- Following on from Of Snakes and Women! (Part One)
The mythology of the snake woman, at least in its Asian aspect, is the subject of a new film by Jennifer Lynch, director of Boxing Helena (1993) and Surveillance (2008). Lynch is probably tired of being referred to as “daughter of film auteur David Lynch” — but, you know, you can’t escape your family, especially when one of them is famous and you decide to work in the same field. Interestingly, she made history in 2008 by becoming the first woman to win the Best Director award in the history of the New York City Horror Film Festival, for Surveillance — which, oddly enough, is more crime than horror. (We should perhaps ignore the Worst Director Razzie Award she won in 1994 for Boxing Helena.) She appeared in her father’s surreal nightmare film Eraserhead (1977) at age 9 and was production assistant on his Blue Velvet (1986). She also wrote the bestselling Twin Peaks tie-in novel The Secret Diary of Laura Palmer (1990).

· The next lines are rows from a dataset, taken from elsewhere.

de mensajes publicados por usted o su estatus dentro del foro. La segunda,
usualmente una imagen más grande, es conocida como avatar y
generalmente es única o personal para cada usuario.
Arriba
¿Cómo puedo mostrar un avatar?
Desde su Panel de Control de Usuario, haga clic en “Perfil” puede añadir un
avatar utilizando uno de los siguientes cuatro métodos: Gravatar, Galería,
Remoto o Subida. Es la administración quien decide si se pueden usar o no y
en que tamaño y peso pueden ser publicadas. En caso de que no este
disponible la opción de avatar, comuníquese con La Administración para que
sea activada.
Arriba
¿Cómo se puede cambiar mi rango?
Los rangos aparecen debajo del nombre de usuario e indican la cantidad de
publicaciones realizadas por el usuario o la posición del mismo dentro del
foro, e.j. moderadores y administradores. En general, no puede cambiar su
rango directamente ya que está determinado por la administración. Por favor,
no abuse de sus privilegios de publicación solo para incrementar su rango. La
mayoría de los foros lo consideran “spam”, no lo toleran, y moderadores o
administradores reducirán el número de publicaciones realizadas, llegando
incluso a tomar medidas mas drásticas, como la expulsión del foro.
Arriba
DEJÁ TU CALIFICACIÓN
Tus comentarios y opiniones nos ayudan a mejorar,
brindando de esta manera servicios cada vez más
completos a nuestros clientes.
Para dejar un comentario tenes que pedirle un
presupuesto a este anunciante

Her latest film veers into full-blown fantasy-horror territory, but uniquely she is directing it in India, working with two of Bollywood’s biggest names — Mallika Sherawat, who headlines as the shapeshifting naga, and leading man Irrfan Khan, who recently appeared in Slumdog Millionaire.
The film is called Hisss!
The Curse of the Cobra Goddess – anytime man desecrates or violates the cobra, they are doomed to suffer the petrifying curse of the snake woman, of death and infertility. Only respect and worship can keep the population safe and the women fertile.
Over 4000 years ago the inhabitants of the Indus Valley sculpted the image of the shapeshifting snake. These half cobras, half human creatures were said to inhabit an awesome, mysterious temple, made of material unknown to mankind, deep within the jungles, far, far away in the legendary spice forests of the Malabar Coast. Children grew up hearing about the story recounted to their grandfathers, by their forefathers about an ancestor, who had journeyed to the edge of the world, and came back to recount a frightening story about the Snake Goddess and her mate…. and from here the legend travelled across India, and the far east along the silk route – passed on from generation to generation for thousands of years until this day.

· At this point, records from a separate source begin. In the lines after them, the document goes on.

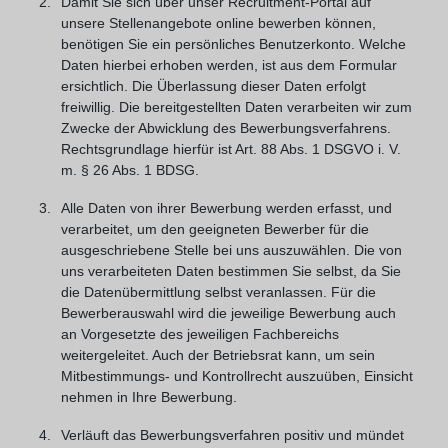
Damit Sie sich über unser Recruitment-Portal auf
unsere Stellenangebote online bewerben können,
benötigen Sie ein persönliches Benutzerkonto. Welche
Daten hierbei erhoben werden, ist aus dem Formular
ersichtlich. Die Überlassung dieser Daten erfolgt
freiwillig. Die bereitgestellten Daten verarbeiten wir zum
Zwecke der Abwicklung des Bewerbungsverfahrens.
Rechtsgrundlage hierfür ist Art. 88 Abs. 1 DSGVO i. V.
m. § 26 Abs. 1 BDSG.
Alle Daten von ihrer Bewerbung werden erfasst, und
verarbeitet, um den geeigneten Bewerber für die
ausgeschriebene Stelle bei uns auszuwählen. Die von
uns verarbeiteten Daten bestimmen Sie selbst, da Sie
die Datenübermittlung selbst veranlassen. Für die
Bewerberauswahl wird die jeweilige Bewerbung auch
an Vorgesetzte des jeweiligen Fachbereichs
weitergeleitet. Auch der Betriebsrat kann, um sein
Mitbestimmungs- und Kontrollrecht auszuüben, Einsicht
nehmen in Ihre Bewerbung.
Verläuft das Bewerbungsverfahren positiv und mündet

It is the year 2008, an American man, named George, packing high tech gear, and evil intentions, makes the arduous journey into the heart of the forbidden forest. He captures a male cobra the size of a large python when he’s at his weakest, while mating. Little does he realize when they embark on testing this mysterious creature in their high-tech lab, what horror and destruction awaits him…. (Official website)
From all appearances the film is set to be as sexy as it is creepy, with the beautiful Mallika already known as a sex goddess in her own country. The excellent make-up SFX of Robert Kurtzman — who has worked on a slew of genre films, in a history that includes genre classics/favourites from Evil Dead II, From Beyond, A Nightmare on Elm Street: The Dream Child, Bride of Re-Animator, Tremors and In the Mouth of Madness, through to Thir3een Ghosts, Bubba Ho-Tep, Undead or Alive, Ang Lee’s Hulk and much else besides — transforms Mallika from this:
and from this:
Pressed to describe the film, Kurtzman said:
“HISSS is a real Hindi horror movie! Mallika transforms from a serpent into a human in order to find her lover. She needs to mate to carry on her kind, basically, and it’s sort of like CAT PEOPLE in that sense. She goes from being a serpent to a beautiful woman, and then she experiences the real world through human eyes—seeing big cities and stuff like that. But she comes across some evil people in her journey to find a lover, and gets rid of them in all sorts of odd and interesting ways.” (Fangoria)
The newly released official trailer gives every indication that the film will be unique, with a Lynchian sensibility transposed into a Bollywood mystique.
Several creepy and effective shots of Mallika as the naga have appeared, giving a strange surreal quality to the image of the film that pre-publicity is creating.
All it all, the film looks like one we can anticipate as being a classy and unique experience.